We often have the radio on at home in the mornings to keep up with news and events. I was working at my home desk recently when I heard an astonishing comment from an on-air guest on a program broadcast by our local radio station.
The guest was discussing the world of movies and plays, and the conversation moved to acting. This guy, who works in the business, spoke about the qualities of a good actor. The topic wasn’t related to disability, but this person brought up the subject anyway. He commented that a person with a disability often thinks they should be allowed to try out for the part of a disabled person. But, he added, “they don’t understand, this is why it’s called acting.”
I was stunned. Like peeling the layers of an onion, I started thinking about the ramifications of his statement. Maybe I had missed something. But I concluded that this attitude highlights a genuine problem in society. You may think I’m a little dramatic, but let’s peel back the layers.
The first layer is a general disregard for a person with a disability in the role of a disabled person. Is this because of a belief that an able-bodied actor can play the role better? Don’t actors bring their own life experiences and observations to their work? Or is an actor with a disability less capable than one without a disability of acting out conversations and portraying emotions?
I thought of “Breaking Bad” actor RJ Mitte, and his memorable role as a character with cerebral palsy in the hit TV series. Mitte also has cerebral palsy, and his skill in his role and acting abilities are an example that refutes the statement from the radio guest. I believe that another actor with no experience of cerebral palsy would have been unable to portray the character with such skill.
Unfortunately, attitudes like that radio guest’s are pervasive and have led to a crisis in Hollywood over the industry’s lack of diversity. As studio executives and casting agents come under pressure to broaden screen representations, they are lacking the full flavor of diversity. While Hollywood is focused on gender balance and providing more and better roles for people of color, it is missing the bigger picture. It harks back to an era when white actors wore makeup to play Native Americans in Westerns.
Let’s go to the second layer of the onion. We have a person in the business pushing back on an individual in a wheelchair playing the role of a person in a wheelchair. It sounds crazy. So what if the screenwriter intended the part to be played by an able-bodied person, how would casting agents respond to a person with a disability wanting to audition for the role? Let’s say it’s a love story and someone in a wheelchair rolls in, or an actor with a prosthetic leg. What do you think their reactions would be?

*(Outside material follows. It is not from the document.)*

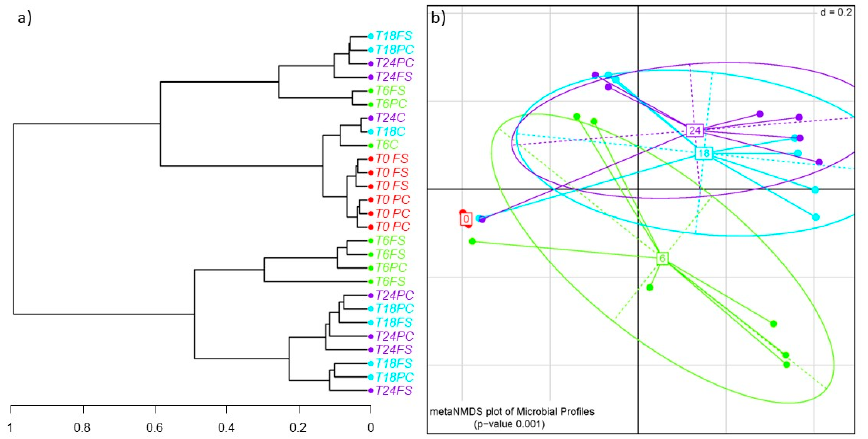
Figure 1. ( a ) Dendrogram and ( b ) generalized Unifrac NMDS plot of human gut microbiota batch cultures observed over 24 h (T0, T6, T18, T24 = observed timepoints 0 h (red), 6 h (green), 18 h (blue), and 24 h (purple); C = control fermentation without flaxseed, PC = digested flaxseed press cake, FS = digested milled whole flaxseed).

By now, you might be starting to understand my issue. But you are missing the third layer of the onion. What happens in our society when this thinking is as pervasive as it seems? Or when an employer has a job opening?
To give you an example, let me play myself in two different scenarios. In the first one, I arrive for an interview at a small office building. It has three steps in front and no handrails. I can’t enter through the front, so I walk around to the alley and knock on the back door. When someone answers, I struggle to step up onto the stoop to enter the building.
In the second scenario, I arrive for an interview at a beautiful, modern building with elevators and accessible doorways. When I get to the interview room, I ask for a higher chair or one without arms, because I will struggle to rise from the chairs in the room.
We have come to expect these types of scenarios. What outcomes can we hope for in mainstream society when you get comments like those I heard on the radio from someone representing a supposedly more liberal environment?
By the way, these examples are what happens in Hollywood. But it isn’t just about the actors. People with disabilities are under-represented in all roles. People with disabilities looking for jobs in Hollywood and in society feel the same rejection. And the deeper layers affect all areas of life, including social, housing, and entertainment opportunities.
Let’s continue the work of effecting positive change for all.